Trockenheit Wie gefährlich wäre ein zweiter Dürresommer?

Bereits jetzt im Frühjahr häufen sich Medienberichte über trockene Böden und leere Wasserspeicher. Die Furcht geht um vor einer Wiederholung des Dürresommers. Aber können Meteorologen wirklich schon sagen, wie das Wetter der kommenden Monate wird?

Der Sommer 2018 war sehr, sehr heiß. Deshalb sind die Böden im Frühjahr 2019 trockener als in vorangegangenen Jahren. Hinzu kommt, dass auch der vergangene Winter recht trocken war, merkt Uwe Kirsche vom Deutschen Wetterdienst an, "und das bedeutet, dass im Moment einfach viel zu wenig Wasser in den Böden ist."

Die Wasserspeicher im Boden konnten also nicht aufgefüllt werden. Gemeint ist die obere Bodenschicht bis zwei Meter Tiefe, "die ja für die Pflanzen sehr wichtig ist, weil sie dort ihren Lebenssaft herziehen".

Unter trockenen oberen Bodenschichten leiden also vor allem die Pflanzen. Das hätte Folgen für Wiesen, Wälder und die Landwirtschaft. Besonders gefährdet sind große Flächen, also Felder, die bis zum Horizont reichen, ohne Bäume und Sträucher, die den Wind stoppen. Dort erodiert die wertvollste Schicht des Bodens, der Mutterboden. Er wird weggeweht.

Ob nun auch der kommende Sommer so trocken wird, kann Uwe Kirsche vom Deutschen Wetterdienst nicht prognostizieren. "Niederschlag, Regen oder Schneefall kann man seriös ungefähr 14 Tage vorhersagen, länger geht nicht."

Es ist also alles offen. Der DWD hat aber vorsichtshalber schon mal vorgerechnet, was passieren könnte, wenn es im Sommer normal regnet, zu viel regnet, oder zu wenig regnet. "Beispielsweise für Sachsen Anhalt und Thüringen zeigt unsere Berechnung, dass auch bei normalen Regenmengen, die im langjährigen Durchschnitt liegen, die Gefahr hoch ist, dass im Sommer wieder Dürre ist", sagt Kirsche.

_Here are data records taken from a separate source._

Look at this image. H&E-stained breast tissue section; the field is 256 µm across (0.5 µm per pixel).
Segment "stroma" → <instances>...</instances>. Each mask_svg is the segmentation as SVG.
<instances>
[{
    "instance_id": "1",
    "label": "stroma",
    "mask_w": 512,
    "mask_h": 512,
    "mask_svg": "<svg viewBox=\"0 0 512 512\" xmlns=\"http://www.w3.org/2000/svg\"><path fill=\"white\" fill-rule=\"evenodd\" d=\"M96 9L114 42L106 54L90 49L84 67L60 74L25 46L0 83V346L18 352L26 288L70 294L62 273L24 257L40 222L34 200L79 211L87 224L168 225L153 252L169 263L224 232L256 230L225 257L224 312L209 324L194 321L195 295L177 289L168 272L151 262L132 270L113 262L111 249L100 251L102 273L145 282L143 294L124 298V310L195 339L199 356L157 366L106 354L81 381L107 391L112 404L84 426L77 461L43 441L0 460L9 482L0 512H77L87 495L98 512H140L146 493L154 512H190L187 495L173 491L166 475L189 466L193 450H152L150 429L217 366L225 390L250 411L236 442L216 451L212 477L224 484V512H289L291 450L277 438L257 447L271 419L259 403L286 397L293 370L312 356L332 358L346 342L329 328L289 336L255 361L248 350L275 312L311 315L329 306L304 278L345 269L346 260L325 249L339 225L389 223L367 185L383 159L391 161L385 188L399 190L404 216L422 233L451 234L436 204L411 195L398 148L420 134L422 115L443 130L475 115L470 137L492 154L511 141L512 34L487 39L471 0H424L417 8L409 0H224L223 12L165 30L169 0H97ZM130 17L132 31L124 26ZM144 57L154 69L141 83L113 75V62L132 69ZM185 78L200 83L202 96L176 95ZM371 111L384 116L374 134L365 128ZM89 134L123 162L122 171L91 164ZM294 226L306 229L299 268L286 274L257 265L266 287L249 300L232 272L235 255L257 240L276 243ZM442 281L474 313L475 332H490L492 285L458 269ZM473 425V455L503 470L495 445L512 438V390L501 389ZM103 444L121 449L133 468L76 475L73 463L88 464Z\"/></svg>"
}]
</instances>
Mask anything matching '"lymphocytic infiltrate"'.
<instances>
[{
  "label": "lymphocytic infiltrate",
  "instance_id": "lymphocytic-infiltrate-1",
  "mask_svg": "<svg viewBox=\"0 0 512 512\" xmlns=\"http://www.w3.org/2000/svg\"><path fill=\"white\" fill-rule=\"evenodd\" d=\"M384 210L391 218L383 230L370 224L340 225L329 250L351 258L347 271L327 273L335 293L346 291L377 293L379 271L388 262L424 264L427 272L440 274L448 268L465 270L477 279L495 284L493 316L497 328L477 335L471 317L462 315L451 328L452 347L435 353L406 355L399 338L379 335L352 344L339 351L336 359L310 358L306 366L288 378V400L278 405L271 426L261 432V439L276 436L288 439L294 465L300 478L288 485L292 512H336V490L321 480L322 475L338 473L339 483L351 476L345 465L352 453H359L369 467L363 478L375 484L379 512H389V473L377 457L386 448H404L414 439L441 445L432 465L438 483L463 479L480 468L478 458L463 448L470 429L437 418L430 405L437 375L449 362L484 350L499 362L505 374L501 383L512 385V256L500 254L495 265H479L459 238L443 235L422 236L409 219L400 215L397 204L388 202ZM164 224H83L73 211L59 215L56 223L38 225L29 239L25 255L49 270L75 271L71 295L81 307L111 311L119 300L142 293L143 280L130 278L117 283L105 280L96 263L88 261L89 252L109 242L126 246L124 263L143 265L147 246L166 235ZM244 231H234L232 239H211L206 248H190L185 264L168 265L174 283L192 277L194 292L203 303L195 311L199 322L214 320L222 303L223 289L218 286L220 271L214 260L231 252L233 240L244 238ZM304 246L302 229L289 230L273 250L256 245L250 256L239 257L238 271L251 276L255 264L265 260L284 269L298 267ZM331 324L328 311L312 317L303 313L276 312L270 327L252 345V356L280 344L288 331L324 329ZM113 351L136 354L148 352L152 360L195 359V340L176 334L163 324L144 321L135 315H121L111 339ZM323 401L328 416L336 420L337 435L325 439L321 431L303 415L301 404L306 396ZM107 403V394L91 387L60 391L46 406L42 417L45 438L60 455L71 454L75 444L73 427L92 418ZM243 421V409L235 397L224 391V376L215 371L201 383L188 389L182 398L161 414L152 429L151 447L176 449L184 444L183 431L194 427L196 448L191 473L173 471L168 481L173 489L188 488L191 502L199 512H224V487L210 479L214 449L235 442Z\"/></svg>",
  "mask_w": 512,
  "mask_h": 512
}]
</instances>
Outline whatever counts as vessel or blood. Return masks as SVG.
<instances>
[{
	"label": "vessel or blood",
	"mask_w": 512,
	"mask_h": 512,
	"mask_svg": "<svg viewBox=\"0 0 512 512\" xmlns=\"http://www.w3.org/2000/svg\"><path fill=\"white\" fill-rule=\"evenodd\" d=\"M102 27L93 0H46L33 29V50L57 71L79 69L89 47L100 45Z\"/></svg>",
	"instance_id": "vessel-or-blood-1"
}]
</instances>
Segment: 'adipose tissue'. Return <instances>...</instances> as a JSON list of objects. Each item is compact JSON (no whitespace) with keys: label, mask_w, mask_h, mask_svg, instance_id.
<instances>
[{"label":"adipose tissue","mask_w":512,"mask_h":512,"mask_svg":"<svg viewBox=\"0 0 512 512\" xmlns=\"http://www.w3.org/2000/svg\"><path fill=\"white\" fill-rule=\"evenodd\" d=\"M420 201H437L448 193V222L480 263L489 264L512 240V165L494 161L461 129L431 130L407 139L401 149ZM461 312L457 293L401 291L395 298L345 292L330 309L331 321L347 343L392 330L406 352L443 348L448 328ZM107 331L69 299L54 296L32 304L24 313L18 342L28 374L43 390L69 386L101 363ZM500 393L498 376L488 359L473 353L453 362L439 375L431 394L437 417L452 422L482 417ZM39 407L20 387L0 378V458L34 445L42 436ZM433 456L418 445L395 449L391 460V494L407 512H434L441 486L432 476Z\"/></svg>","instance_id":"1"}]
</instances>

Was bedeutet diese Aussicht für die Trinkwasserversorgung in Mitteldeutschland? Wird Trinkwasser möglicherweise knapp, weil der letzte Sommer so heiß war? Nein, sagt Hydrologe Andreas Musolff vom Helmholtz Zentrum für Umweltforschung (UFZ) in Leipzig. Denn dieses Wasser kommt aus dem Grundwasser, aus Flüssen und aus Talsperren.

Der Forscher Andreas Musolff vom Helmhotz-Zentrum für Umweltforschung Leipzig trägt einen grauen Wolpullover, hat eine schwarze Hornbrille, eine Halbglatze und blonde Haare.
Andreas Musolff vom Helmhotz-Zentrum für Umweltforschung. Bildrechte: UFZ

Die Betreiber von Talsperren melden, dass ihre Speicher voll sind. Auch die Grundwasservorräte reichen aus, sagt Musolff. "Wir decken ja etwa 80 Prozent der Wasserversorgung in Deutschland über Grundwasserbrunnen ab. Der Rest kommt aus Oberflächenwasser und Trinkwassertalsperren. Die sind vor allem in den Mittelgebirgen weit verbreitet, wo sich das Grundwasser schwer nutzen lässt".

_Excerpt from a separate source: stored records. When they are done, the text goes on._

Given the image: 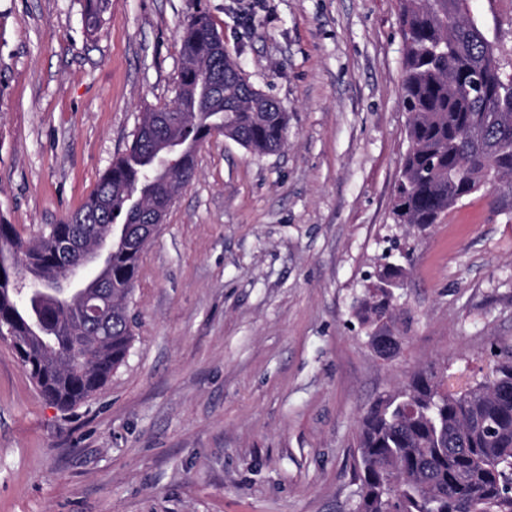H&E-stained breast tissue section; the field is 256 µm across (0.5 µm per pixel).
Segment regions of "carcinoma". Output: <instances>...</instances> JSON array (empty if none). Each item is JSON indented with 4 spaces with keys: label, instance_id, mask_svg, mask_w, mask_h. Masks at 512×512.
Segmentation results:
<instances>
[{
    "label": "carcinoma",
    "instance_id": "obj_1",
    "mask_svg": "<svg viewBox=\"0 0 512 512\" xmlns=\"http://www.w3.org/2000/svg\"><path fill=\"white\" fill-rule=\"evenodd\" d=\"M468 0H401L404 43L402 103L410 115L409 149L396 189L399 224L424 229L463 198L484 188L512 194V73L483 26L468 16ZM110 0H86L94 25ZM203 13L183 25L177 99L143 115L134 139L101 177L74 219L23 239L0 224V320L23 368L43 397L63 409L96 393L126 359L134 320L117 306L88 336L84 299L102 287L128 300L138 262L158 225L151 212L128 208L131 196L163 205L195 173L197 146L215 132L264 155L288 139V112L255 88ZM126 226L112 240L106 267L80 288H45L55 273L56 241L74 234L87 242L109 226ZM405 269L386 262L355 313L370 327L369 346L402 337L392 324L397 308L383 284ZM352 512H512V356L488 381L461 393L444 375L416 371L395 393L363 415L353 464Z\"/></svg>",
    "mask_w": 512,
    "mask_h": 512
}]
</instances>
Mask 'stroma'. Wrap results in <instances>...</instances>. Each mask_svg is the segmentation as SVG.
I'll return each mask as SVG.
<instances>
[{"instance_id":"1","label":"stroma","mask_w":512,"mask_h":512,"mask_svg":"<svg viewBox=\"0 0 512 512\" xmlns=\"http://www.w3.org/2000/svg\"><path fill=\"white\" fill-rule=\"evenodd\" d=\"M512 72V0H470ZM208 15L288 141L213 135L143 251L125 362L84 403L45 399L0 339V512H351L361 416L420 368L463 391L512 355V210L464 198L395 223L407 149L400 0H0V224L79 209L173 103L180 31ZM406 277L395 357L353 305L382 252Z\"/></svg>"}]
</instances>
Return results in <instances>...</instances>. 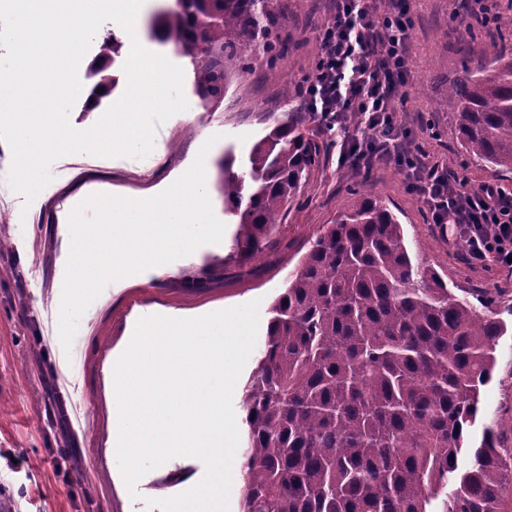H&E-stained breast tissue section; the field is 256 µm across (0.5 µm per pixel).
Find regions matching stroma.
<instances>
[{
	"label": "stroma",
	"instance_id": "stroma-1",
	"mask_svg": "<svg viewBox=\"0 0 512 512\" xmlns=\"http://www.w3.org/2000/svg\"><path fill=\"white\" fill-rule=\"evenodd\" d=\"M176 3L144 0L141 7V43L182 68L189 103L188 110L157 126L147 157H61L50 166L51 182L28 204L6 181L12 152L0 142V501L11 512H160L153 500L200 481L203 463L179 456L145 474L135 492H128L109 443L106 360L118 358L138 320L147 315L194 317L215 306L255 300L260 322H267L289 272L323 226L352 211L360 194L367 192L386 202L403 226L409 251L437 271L454 293L499 290L508 331L499 339L497 364L482 389L468 444L478 446L484 427L495 424L503 447L512 448V277L472 267L462 245L448 242L431 224L426 207L408 190L404 172L393 162L381 160L357 172L339 165L338 150H331L285 206L262 251L244 260L231 247L237 217L220 190L224 156L232 154V170L241 172L251 147L278 123H294L309 137L319 134L316 119L300 110L297 96H284L283 90H294L311 73L330 0H276L277 33L290 42L277 63V77L268 76L265 56L254 52L248 58L250 73L229 70L224 97L215 102L200 100L191 62L152 29V15ZM410 6V77L398 105L400 119L429 161L473 183L494 180L512 187V172L493 171L465 158L457 113L448 98V86L463 67L474 69L512 51V33L478 29L463 53L456 38L465 12L462 0H410ZM128 56V49H121L112 65L116 86L96 108H89L90 90L82 88L69 114L75 129L93 126L122 95ZM429 124L434 127L430 133L425 130ZM208 138L214 144L206 158V188L216 217L225 225L224 248L206 244L168 263L164 271L138 273L132 281L107 285L81 316L71 348H63L59 307L71 210L93 193H161L190 167L200 141Z\"/></svg>",
	"mask_w": 512,
	"mask_h": 512
}]
</instances>
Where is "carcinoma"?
I'll list each match as a JSON object with an SVG mask.
<instances>
[{
  "label": "carcinoma",
  "instance_id": "carcinoma-1",
  "mask_svg": "<svg viewBox=\"0 0 512 512\" xmlns=\"http://www.w3.org/2000/svg\"><path fill=\"white\" fill-rule=\"evenodd\" d=\"M274 0H178L153 19L160 40L194 67L203 100L224 95L227 69L248 72L246 52H288L272 35ZM120 45L103 37L86 79L90 98L115 85ZM463 152L512 171V53L448 87ZM330 145L276 125L241 173L220 189L238 216L234 242L249 258L270 237L284 204ZM499 294L473 303L413 261L396 215L361 197L288 273L274 300L258 367L245 387L243 512H503L512 493V448L485 429L465 447L479 396L507 325Z\"/></svg>",
  "mask_w": 512,
  "mask_h": 512
}]
</instances>
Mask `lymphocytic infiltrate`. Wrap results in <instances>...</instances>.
<instances>
[{
	"label": "lymphocytic infiltrate",
	"mask_w": 512,
	"mask_h": 512,
	"mask_svg": "<svg viewBox=\"0 0 512 512\" xmlns=\"http://www.w3.org/2000/svg\"><path fill=\"white\" fill-rule=\"evenodd\" d=\"M413 26L406 0H394L386 12L376 0H336L319 33L315 67L299 90L301 105L334 135L352 169L385 158L404 170L432 223L463 244L471 265L512 274V190L449 175L412 143L399 118ZM365 129L370 137H362Z\"/></svg>",
	"instance_id": "f902f5d3"
}]
</instances>
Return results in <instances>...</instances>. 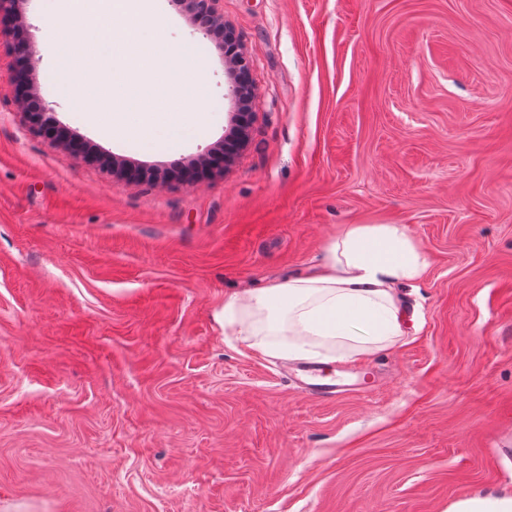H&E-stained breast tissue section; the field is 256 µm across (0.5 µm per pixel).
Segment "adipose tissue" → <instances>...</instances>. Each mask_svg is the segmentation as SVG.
Here are the masks:
<instances>
[{
  "label": "adipose tissue",
  "mask_w": 512,
  "mask_h": 512,
  "mask_svg": "<svg viewBox=\"0 0 512 512\" xmlns=\"http://www.w3.org/2000/svg\"><path fill=\"white\" fill-rule=\"evenodd\" d=\"M427 259L405 226L349 224L306 274L230 295L215 319L272 359L307 362L319 350L372 352L404 337L401 285Z\"/></svg>",
  "instance_id": "1"
}]
</instances>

Bis der Regen im Grundwasserspeicher ankommt, dauert es 20 bis 40 Jahre, je nach Bodenbeschaffenheit. Das fehlende Wasser vom letzten heißen Sommer macht sich da unten also erst in einigen Jahrzehnten bemerkbar. Könnte es aber passieren, dass wir zu viel Grundwasser entnehmen und unten kommt nichts mehr an? Ja, das kann passieren. Die Folge wäre, wir müssten immer tiefer bohren, um an Grundwasser ranzukommen.